Summary. The paper discusses strategies (mostly on partitioning models across different GPUs) and considerations (mostly on avoiding commutations between GPUs) that enables distributed training of an extremely large language models by contemporary standards (8 billion parameters). This work influenced training system designs for recent large language models.
- Model-system co-design. Often in the case of ML/DL models, modifications that are inconsequential to model accuracy/quality can have profound implications on system performance. It’s instrumental to co-design both model architecture and underlying hardware/software systems. However, one problem is that the evaluation of model architecture modification can be extremely slow, especially in the case of large language models. How can we swiftly evaluate model architecture modifications? One possible solution is to study the effect of architectural modification on only small models, and rely on scaling laws to extrapolate their influence on larger ones.
- Halide for distributed training exploration. This paper explores several dimensions of system optimization: parallelism strategy (model v.s. data), locality of computation (avoiding inter-GPU communication) and redundant computation (layernorm and dropout). The problem is not unlike the one Halide/TVM aims to tackle. Perhaps adapting Halide to help rapidly design and experiment with distributed training strategies will be beneficial.
- Model size limit. We infer that this paper uses model parallelism within a single node of 8 GPUs, but data parallelism across nodes. One may wonder whether this sharding strategy puts a limit on the largest model it can train (the limit being that the model must fit within single node, which is roughly 40GB * 8 = 320GB for a reasonably SOTA A100 GPU setup). We think this is more than enough because [1] shows that a lot of large language models today do not have the optimal model size/dataset size ratio, and a 70B parameter model (takes up 140GB memory in fp16) can significantly outperform even 500B parameter model given the right amount of data. So given a fixed amount of data available to train language models, their size is unlikely to grow to an extent that cross-node model parallelism is needed.

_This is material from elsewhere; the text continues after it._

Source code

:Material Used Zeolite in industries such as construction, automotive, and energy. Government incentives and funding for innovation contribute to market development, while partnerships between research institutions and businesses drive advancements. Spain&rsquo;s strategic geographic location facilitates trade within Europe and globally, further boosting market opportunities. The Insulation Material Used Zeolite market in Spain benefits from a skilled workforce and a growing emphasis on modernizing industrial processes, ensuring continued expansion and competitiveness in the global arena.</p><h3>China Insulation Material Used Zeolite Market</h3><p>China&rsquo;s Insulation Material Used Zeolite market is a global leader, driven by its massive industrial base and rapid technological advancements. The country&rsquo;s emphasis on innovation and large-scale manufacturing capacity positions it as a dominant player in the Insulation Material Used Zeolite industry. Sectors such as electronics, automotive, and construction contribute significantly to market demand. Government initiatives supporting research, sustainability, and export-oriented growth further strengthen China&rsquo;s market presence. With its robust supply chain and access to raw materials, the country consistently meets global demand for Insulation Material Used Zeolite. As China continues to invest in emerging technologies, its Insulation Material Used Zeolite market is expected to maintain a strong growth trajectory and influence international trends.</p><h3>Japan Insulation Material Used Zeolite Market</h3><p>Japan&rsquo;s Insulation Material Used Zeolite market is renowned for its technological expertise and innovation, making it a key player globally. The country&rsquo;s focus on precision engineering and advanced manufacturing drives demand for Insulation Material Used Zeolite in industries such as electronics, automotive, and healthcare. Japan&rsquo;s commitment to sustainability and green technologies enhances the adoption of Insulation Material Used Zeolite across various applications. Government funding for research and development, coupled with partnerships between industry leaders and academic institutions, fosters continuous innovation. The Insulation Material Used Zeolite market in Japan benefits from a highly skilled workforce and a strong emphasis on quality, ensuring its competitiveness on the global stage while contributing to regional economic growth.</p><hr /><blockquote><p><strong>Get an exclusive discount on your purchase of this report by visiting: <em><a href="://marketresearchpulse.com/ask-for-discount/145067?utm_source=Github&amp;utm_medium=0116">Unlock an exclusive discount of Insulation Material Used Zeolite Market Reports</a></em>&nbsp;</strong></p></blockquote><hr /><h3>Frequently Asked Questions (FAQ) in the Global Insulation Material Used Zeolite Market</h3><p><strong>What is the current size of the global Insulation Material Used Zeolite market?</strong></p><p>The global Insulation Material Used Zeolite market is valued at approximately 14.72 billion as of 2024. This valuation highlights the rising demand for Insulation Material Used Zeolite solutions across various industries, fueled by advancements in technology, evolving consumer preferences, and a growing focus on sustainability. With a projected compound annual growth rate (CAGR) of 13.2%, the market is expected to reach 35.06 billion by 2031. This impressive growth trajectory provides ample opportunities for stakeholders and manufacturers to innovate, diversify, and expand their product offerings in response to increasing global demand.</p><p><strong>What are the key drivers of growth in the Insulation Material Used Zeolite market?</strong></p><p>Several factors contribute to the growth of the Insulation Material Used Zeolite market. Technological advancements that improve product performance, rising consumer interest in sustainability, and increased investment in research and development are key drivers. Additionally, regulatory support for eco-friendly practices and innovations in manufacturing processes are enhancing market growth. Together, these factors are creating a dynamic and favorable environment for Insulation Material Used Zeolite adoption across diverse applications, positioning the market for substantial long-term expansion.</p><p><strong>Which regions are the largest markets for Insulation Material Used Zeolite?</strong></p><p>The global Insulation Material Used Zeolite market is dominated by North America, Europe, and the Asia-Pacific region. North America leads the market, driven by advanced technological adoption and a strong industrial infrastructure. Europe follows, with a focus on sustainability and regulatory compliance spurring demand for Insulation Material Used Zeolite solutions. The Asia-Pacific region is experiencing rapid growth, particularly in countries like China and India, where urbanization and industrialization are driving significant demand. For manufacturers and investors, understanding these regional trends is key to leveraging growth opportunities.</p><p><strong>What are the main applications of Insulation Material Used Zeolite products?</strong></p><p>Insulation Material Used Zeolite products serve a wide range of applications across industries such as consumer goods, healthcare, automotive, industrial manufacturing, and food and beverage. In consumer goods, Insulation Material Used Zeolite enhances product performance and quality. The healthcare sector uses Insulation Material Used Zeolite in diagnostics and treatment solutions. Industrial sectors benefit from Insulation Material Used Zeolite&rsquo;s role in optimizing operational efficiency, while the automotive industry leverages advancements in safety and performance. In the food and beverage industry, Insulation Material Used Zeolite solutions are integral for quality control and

- LayerNorm placement. This paper notes that when scaling the size of BERT model past a certain threshold, training instabilities occur. This issue can be resolved by placing the layer normalization module inside the residual connection — meaning that layer normalization can be skipped via residual connection if desired. This observation reminds us of the line of work that discusses outlier features in large language models associated with layer normalization.
- Training Compute-Optimal Large Language Models, NeurIPS 2022.
- BERT Busters: Outlier Dimensions that Disrupt Transformers, ACL 2021.